Conservatives Vent on House Vote for Medicare ‘Doc Fix’ [VIDEO]

Marguerite Bowling /

House conservatives were put off by leadership’s hastily scrambled voice vote to prevent deep cuts in reimbursement to physicians who treat Medicare patients, several lawmakers said today.

Speaking at the monthly Conversations with Conservatives panel,  Republican members of the House of Representatives argued that their leadership had promised them a floor vote on a bill that extended the sustainable growth rate (SGR) formula in Medicare for 12 months.

The extension, known as a “doc fix,” avoided a 24 percent cut in payments to Medicare physicians, which would have put seniors at risk for limited access to care. But rather than conducting a roll-call vote last month after the time allotted for debate, the presiding member  executed a voice vote that occurred in seconds.

“I can’t think of a time where I felt that my trust had been more violated since I’ve been here, and that’s pretty stiff competition if you stop to think about it,” said Rep.
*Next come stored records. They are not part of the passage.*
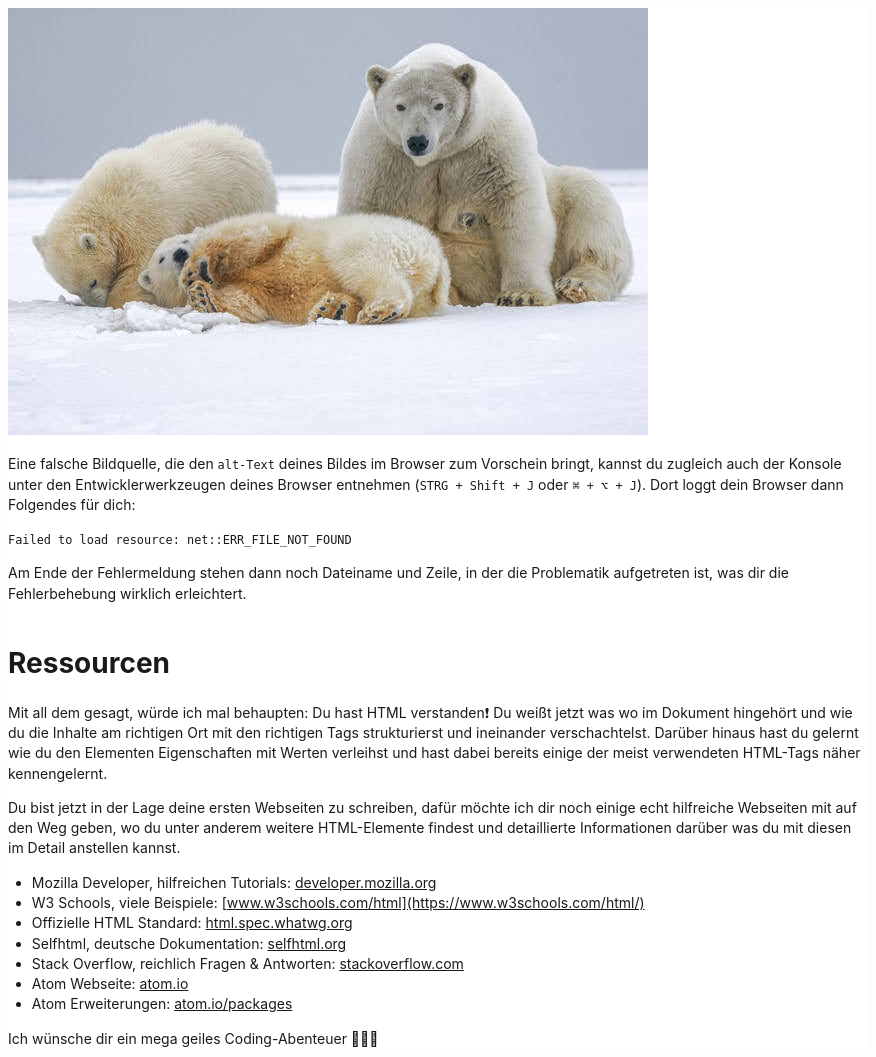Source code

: ![Eisbärenfamilie](./img.jpg)




Eine falsche Bildquelle, die den `alt-Text` deines Bildes im Browser zum Vorschein bringt, kannst du zugleich auch der Konsole unter den Entwicklerwerkzeugen deines Browser entnehmen (`STRG + Shift + J` oder `⌘ + ⌥ + J`). Dort loggt dein Browser dann Folgendes für dich:

```
Failed to load resource: net::ERR_FILE_NOT_FOUND
```

Am Ende der Fehlermeldung stehen dann noch Dateiname und Zeile, in der die Problematik aufgetreten ist, was dir die Fehlerbehebung wirklich erleichtert.

# Ressourcen

Mit all dem gesagt, würde ich mal behaupten: Du hast HTML verstanden❗ Du weißt jetzt was wo im Dokument hingehört und wie du die Inhalte am richtigen Ort mit den richtigen Tags strukturierst und ineinander verschachtelst. Darüber hinaus hast du gelernt wie du den Elementen Eigenschaften mit Werten verleihst und hast dabei bereits einige der meist verwendeten HTML-Tags näher kennengelernt.

Du bist jetzt in der Lage deine ersten Webseiten zu schreiben, dafür möchte ich dir noch einige echt hilfreiche Webseiten mit auf den Weg geben, wo du unter anderem weitere HTML-Elemente findest und detaillierte Informationen darüber was du mit diesen im Detail anstellen kannst.

- Mozilla Developer, hilfreichen Tutorials: [developer.mozilla.org](https://developer.mozilla.org/de/)
- W3 Schools, viele Beispiele: [www.w3schools.com/html](https://www.w3schools.com/html/)
- Offizielle HTML Standard: [html.spec.whatwg.org](https://html.spec.whatwg.org/)
- Selfhtml, deutsche Dokumentation: [selfhtml.org](https://selfhtml.org/)
- Stack Overflow, reichlich Fragen & Antworten: [stackoverflow.com](https://stackoverflow.com/)
- Atom Webseite: [atom.io](https://atom.io/)
- Atom Erweiterungen: [atom.io/packages](https://atom.io/packages)

Ich wünsche dir ein mega geiles Coding-Abenteuer 🧑‍💻🤙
Rick Mulvaney (R-S.C.). “The negative reaction goes well beyond the group of people that you see here.”

Rep. Tim Huelskamp (R-Kan.) accused House leadership of being in on the voice vote to meet a final agreement with Senate Majority Leader Harry Reid. “They hid that vote,” Huelskamp said. “They didn’t do that on behalf of us.”

Rep. Raul Labrador (R-Idaho) said the move was a blow to a Congress that has struggled to gain trust with the American public. “That move was very disappointing for, I think, the majority of us,” he said.

Mulvaney said members have asked House leaders to pay for the “doc fix” and provide assurances that quick voice votes won’t be used for difficult bills. “We’ll give them time to do that, but it has to be done,” he said.

A House leadership aide, who asked not to be identified, told The Foundry that leadership has reached out to angry conservative lawmakers. Majority Leader Eric Cantor (R-Va.) attended two closed-door meetings last week to air grievances.

“If someone had objected to the voice vote, we would have taken a roll call vote,” the aide said.

This story was produced by The Foundry’s news team. Nothing here should be construed as necessarily reflecting the views of The Heritage Foundation.